Let's do a test: Stand up and walk once across your home and back. Imagine that you're meeting an old friend on the street. Say "Hey!! How are you? Long time no see! How have you been?" in your target language.
=> If this came out spontaneously and you are also able to use it spontaneously in real life situations, your issue is probably higher-level language. Solution: whenever you're unable to interact as you wish you could, write down (or make a quick voice note) the phrases you're missing and then study these and similar phrases once you're back home, ideally with a tutor who can also do situation practice with you.
=> If this came out spontaneously but you're unable to react like this in real life situations, your issue is probably inhibition.
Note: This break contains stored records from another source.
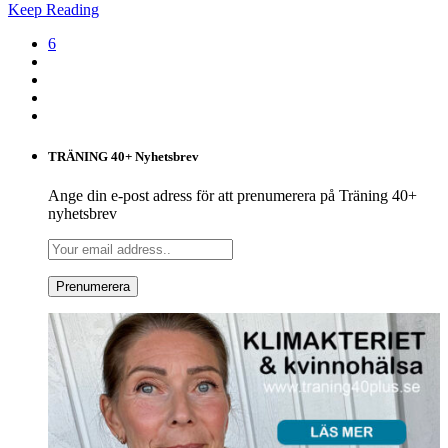
Keep Reading
6
TRÄNING 40+ Nyhetsbrev
Ange din e-post adress för att prenumerera på Träning 40+
nyhetsbrev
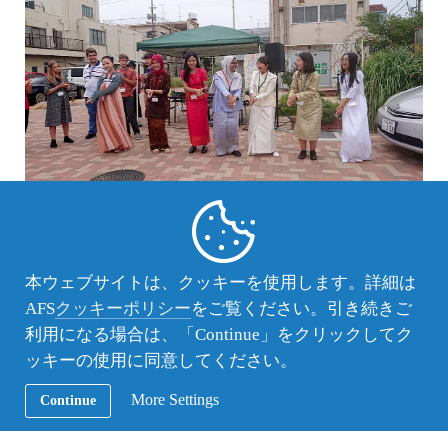
民族衣装でのダンス披露・・・などなど、盛りだく
さん。
本ウェブサイトは、クッキーを使用します。詳細は
AFS
クッキーポリシー
をご覧ください。引き続きご
利用になる場合は、「Continue」をクリックしてク
ッキーの使用に同意してください。
More Settings
Continue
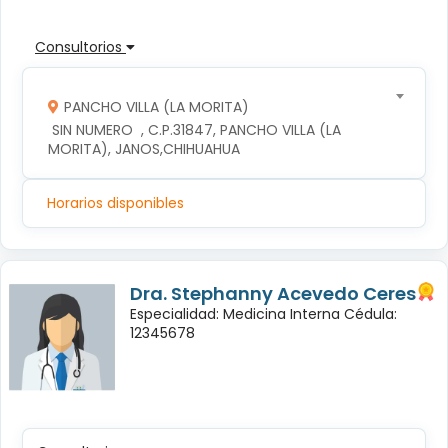
Consultorios
PANCHO VILLA (LA MORITA)
 SIN NUMERO  , C.P.31847, PANCHO VILLA (LA 
MORITA), JANOS,CHIHUAHUA
Horarios disponibles
Dra. Stephanny Acevedo Ceres
Especialidad: Medicina Interna Cédula:
12345678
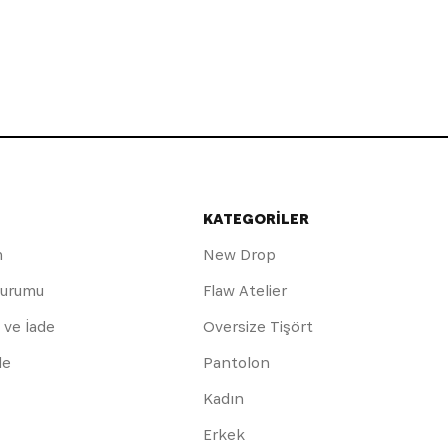
KATEGORİLER
m
New Drop
Durumu
Flaw Atelier
 ve İade
Oversize Tişört
de
Pantolon
Kadın
Erkek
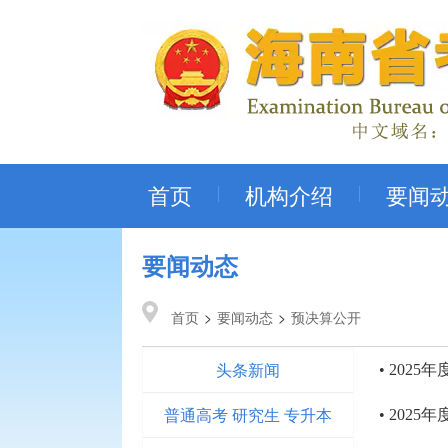
首页
机构介绍
要闻
要闻动态
首页
>
要闻动态
>
预决算公开
头条新闻
• 20
普通高考 研究生 专升本
• 202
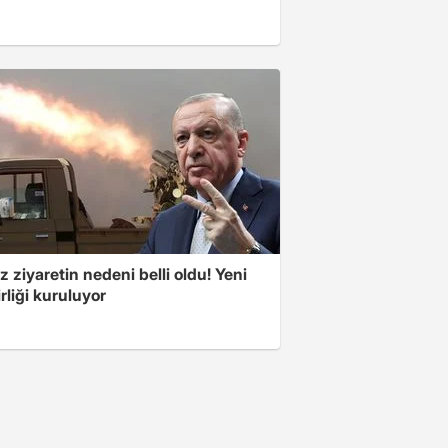
z ziyaretin nedeni belli oldu! Yeni
rliği kuruluyor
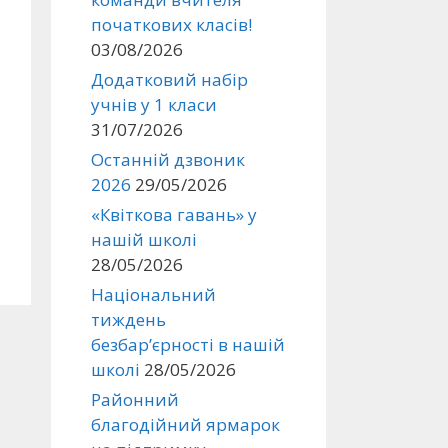
початкових класів!
03/08/2026
Додатковий набір
учнів у 1 класи
31/07/2026
Останній дзвоник
2026
29/05/2026
«Квіткова гавань» у
нашій школі
28/05/2026
Національний
тиждень
безбар’єрності в нашій
школі
28/05/2026
Районний
благодійний ярмарок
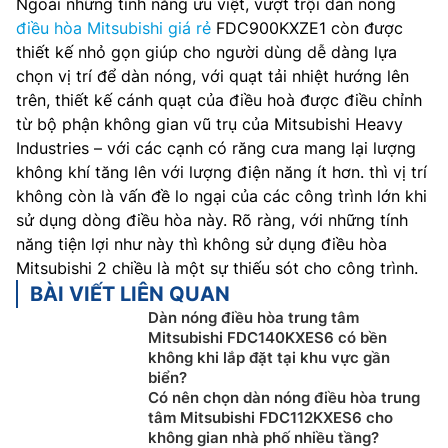
Ngoài những tính năng ưu việt, vượt trội dàn nóng
điều hòa Mitsubishi giá rẻ
FDC900KXZE1 còn được
thiết kế nhỏ gọn giúp cho người dùng dễ dàng lựa
chọn vị trí để dàn nóng, với quạt tải nhiệt hướng lên
trên, thiết kế cánh quạt của điều hoà được điều chỉnh
từ bộ phận không gian vũ trụ của Mitsubishi Heavy
Industries – với các cạnh có răng cưa mang lại lượng
không khí tăng lên với lượng điện năng ít hơn. thì vị trí
không còn là vấn đề lo ngại của các công trình lớn khi
sử dụng dòng điều hòa này. Rõ ràng, với những tính
năng tiện lợi như này thì không sử dụng điều hòa
Mitsubishi 2 chiều là một sự thiếu sót cho công trình.
BÀI VIẾT LIÊN QUAN
Dàn nóng điều hòa trung tâm
Mitsubishi FDC140KXES6 có bền
không khi lắp đặt tại khu vực gần
biển?
Có nên chọn dàn nóng điều hòa trung
tâm Mitsubishi FDC112KXES6 cho
không gian nhà phố nhiều tầng?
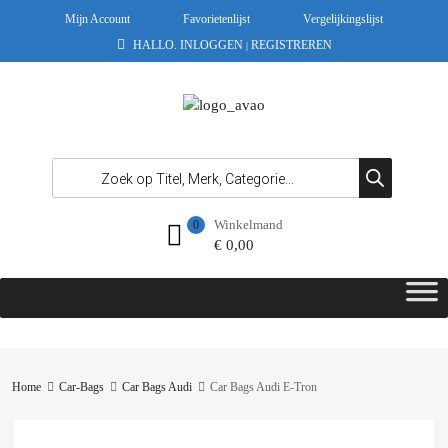
Mijn Account
Favorietenlijst
Vergelijkingslijst
HALLO.
INLOGGEN
REGISTREREN
|
Winkelmand
0
€
0,00
Home
Car-Bags
Car Bags Audi
Car Bags Audi E-Tron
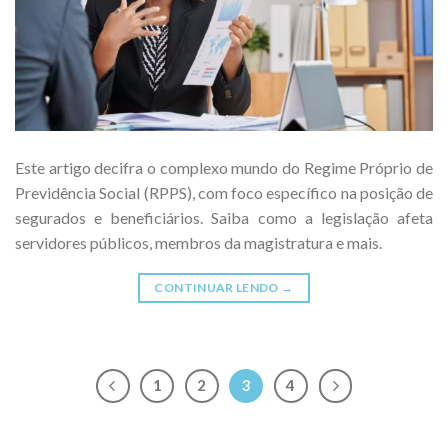
Este artigo decifra o complexo mundo do Regime Próprio de
Previdência Social (RPPS), com foco específico na posição de
segurados e beneficiários. Saiba como a legislação afeta
servidores públicos, membros da magistratura e mais.
CONTINUAR LENDO
→
1
2
3
4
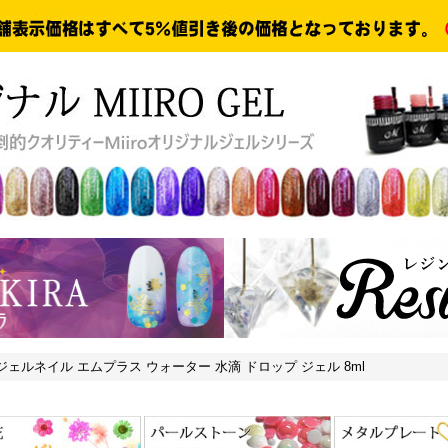
ジェルネイル エムプラス ウォーター 水滴 ドロップ ジェル 8ml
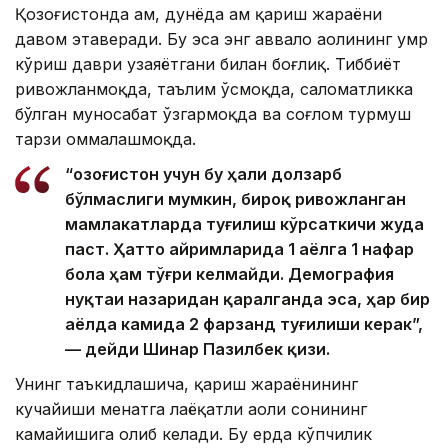
Қозоғистонда ҳам, дунёда ҳам қариш жараёни
давом этаверади. Бу эса энг аввало аҳолининг умр
кўриш даври узаяётгани билан боғлиқ. Тиббиёт
ривожланмоқда, таълим ўсмоқда, саломатликка
бўлган муносабат ўзгармоқда ва соғлом турмуш
тарзи оммалашмоқда.
“Қозоғистон учун бу ҳали долзарб
бўлмаслиги мумкин, бироқ ривожланган
мамлакатларда туғилиш кўрсаткичи жуда
паст. Ҳатто айримларида 1 аёлга 1 нафар
бола ҳам тўғри келмайди. Демография
нуқтаи назаридан қаралганда эса, ҳар бир
аёлда камида 2 фарзанд туғилиши керак”,
— дейди Шинар Пазилбек қизи.
Унинг таъкидлашича, қариш жараёнининг
кучайиши меҳнатга лаёқатли аҳоли сонининг
камайишига олиб келади. Бу ерда кўпчилик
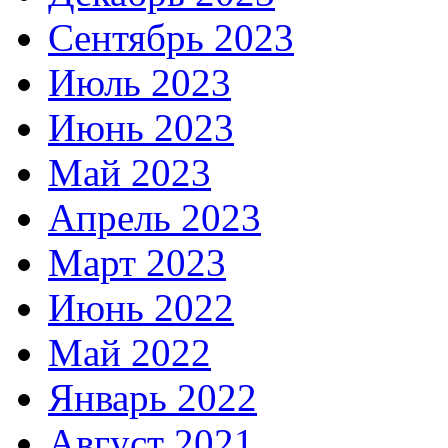
Сентябрь 2023
Июль 2023
Июнь 2023
Май 2023
Апрель 2023
Март 2023
Июнь 2022
Май 2022
Январь 2022
Август 2021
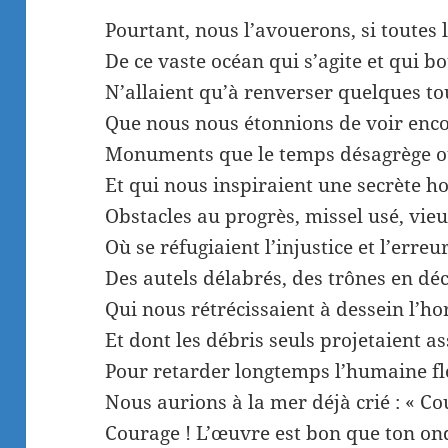
Pourtant, nous l’avouerons, si toutes 
De ce vaste océan qui s’agite et qui bo
N’allaient qu’à renverser quelques to
Que nous nous étonnions de voir enco
Monuments que le temps désagrège o
Et qui nous inspiraient une secrète ho
Obstacles au progrès, missel usé, vie
Où se réfugiaient l’injustice et l’erreur
Des autels délabrés, des trônes en d
Qui nous rétrécissaient à dessein l’ho
Et dont les débris seuls projetaient 
Pour retarder longtemps l’humaine fl
Nous aurions à la mer déjà crié : « Co
Courage ! L’œuvre est bon que ton on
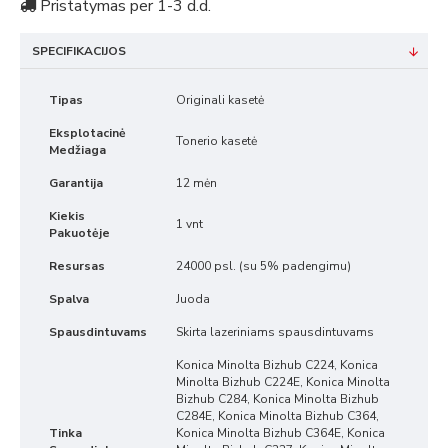
Pristatymas per 1-3 d.d.
SPECIFIKACIJOS
Tipas
Originali kasetė
Eksplotacinė
Tonerio kasetė
Medžiaga
Garantija
12 mėn
Kiekis
1 vnt
Pakuotėje
Resursas
24000 psl. (su 5% padengimu)
Spalva
Juoda
Spausdintuvams
Skirta lazeriniams spausdintuvams
Konica Minolta Bizhub C224, Konica
Minolta Bizhub C224E, Konica Minolta
Bizhub C284, Konica Minolta Bizhub
C284E, Konica Minolta Bizhub C364,
Tinka
Konica Minolta Bizhub C364E, Konica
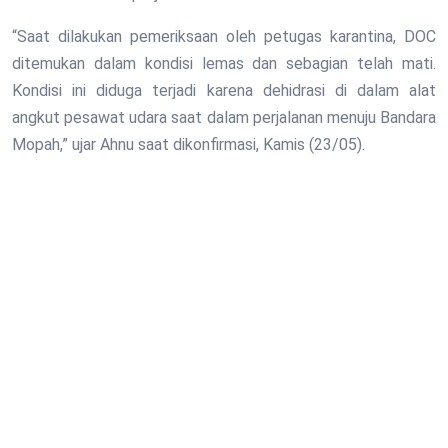
“Saat dilakukan pemeriksaan oleh petugas karantina, DOC
ditemukan dalam kondisi lemas dan sebagian telah mati.
Kondisi ini diduga terjadi karena dehidrasi di dalam alat
angkut pesawat udara saat dalam perjalanan menuju Bandara
Mopah,” ujar Ahnu saat dikonfirmasi, Kamis (23/05).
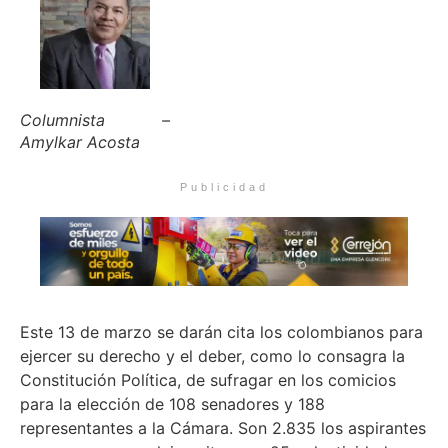
Columnista –
Amylkar Acosta
Publicidad
Este 13 de marzo se darán cita los colombianos para
ejercer su derecho y el deber, como lo consagra la
Constitución Política, de sufragar en los comicios
para la elección de 108 senadores y 188
representantes a la Cámara. Son 2.835 los aspirantes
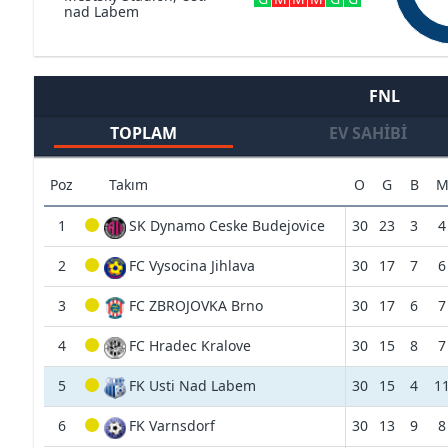
nad Labem
FNL
TOPLAM
EV SAHIBI
Poz
Takım
O
G
B
1
SK Dynamo Ceske Budejovice
30
23
3
4
2
FC Vysocina Jihlava
30
17
7
6
3
FC ZBROJOVKA Brno
30
17
6
7
4
FC Hradec Kralove
30
15
8
7
5
FK Usti Nad Labem
30
15
4
1
6
FK Varnsdorf
30
13
9
8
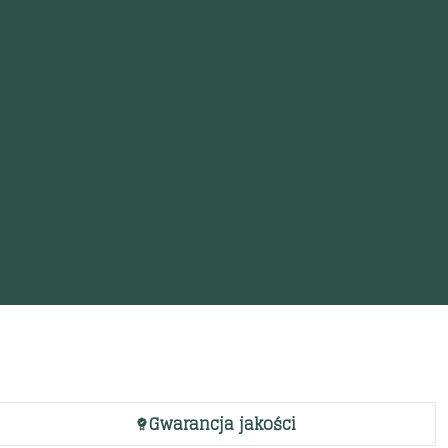
Gwarancja jakości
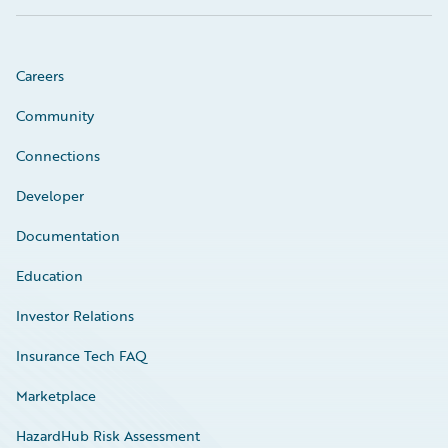
Careers
Community
Connections
Developer
Documentation
Education
Investor Relations
Insurance Tech FAQ
Marketplace
HazardHub Risk Assessment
Look up general tips for shy people. Also, remind yourself that almost everyone is happy to hear that an English speaker is making an effort to learn their native language - in the case of less commonly studied languages like Chinese or Modern Greek, people are happy to hear even a "Hello! How are you?" - so you should make them happy as often as possible, even if you're not yet fully fluent.
If you had a lot of trouble saying these basic phrases, do another test: take pencil and paper and write down "It's such a nice day! What are you doing here?" in your target language. Then try to pronounce it naturally.
=> If you were able to write this without much deliberation and also pronounced it well, the problem is at the level of speaking practice. Your brain is not in the habit of calling up words in conversation and you may also not have enough chunks. Solution: book some lessons (e.g. through the "Find a Teacher" menu item) or language exchanges which will be 100% dedicated to conversation. Don't work with textbook dialogs but try to have natural conversations with your tutor. They will be slow and clumsy at the beginning but get much better after a few hours already, especially if you revisit the same topics. When not taking lessons, engage in self-talk or work out language islands.
=> If you were able to write this without much deliberation but the pronunciation was awkward, your tongue is not yet in the habit of producing the language. Every language has its own kind of tongue gymnastics. Even after you can do all the basic vowels and consonants, it still takes some practice to have the transitions come naturally to your tongue. Solution: whenever you see a word or phrase, say it out loud. Use audio-heavy materials (e.g. Michel Thomas, stories on this site's Reading Tool with accompanying audio, Youtube videos with matching target-language transcripts) and imitate the speaker as often as possible. Don't whisper, speak loudly and proudly. If you're finding it difficult to match the native speaker, take a tiny extract, slow it down to 80% speed or less, work until you can imitate that, then gradually speed it up to full speed.
=> If you hesitated a lot on the writing, the problem is vocabulary/phrases. You may even know a lot of vocabulary but not the right kind. Maybe you learned a list of words for animals or fruit but you haven't yet learned phrases like the above - a common problem when using apps rather than actual language courses. (It's much easier to produce an app that teaches you word lists rather than to produce a course that teaches you how to speak, hence almost all apps teach word lists and nothing else.) Change methods. Browse before you buy and look for a course that contains the kind of dialogs that you'd like to be able to engage in, for example Benny Lewis' "Language Hacking" language courses, Teach Yourself "Complete" language courses, Michel Thomas, Assimil "With ease" courses, my own "Systematic Approach" decks for Anki... Supplement with a tutor who can teach you me-language, that is, the kind of phrases and dialogs that are uniquely you, to talk about your hobbies, your situation and so on.
Speaking is not magic! But neither can you expect to magically develop speaking ability while only doing passive (listening or reading) activities. Read a lot when you want to develop the ability to read (and grow your vocabulary), listen a lot when you want to develop the ability to listen, speak a lot when you want to develop the ability to speak. Every muscle has to be trained separately, and this guide allows you to identify which of your speaking "muscles" is weakest. Good luck!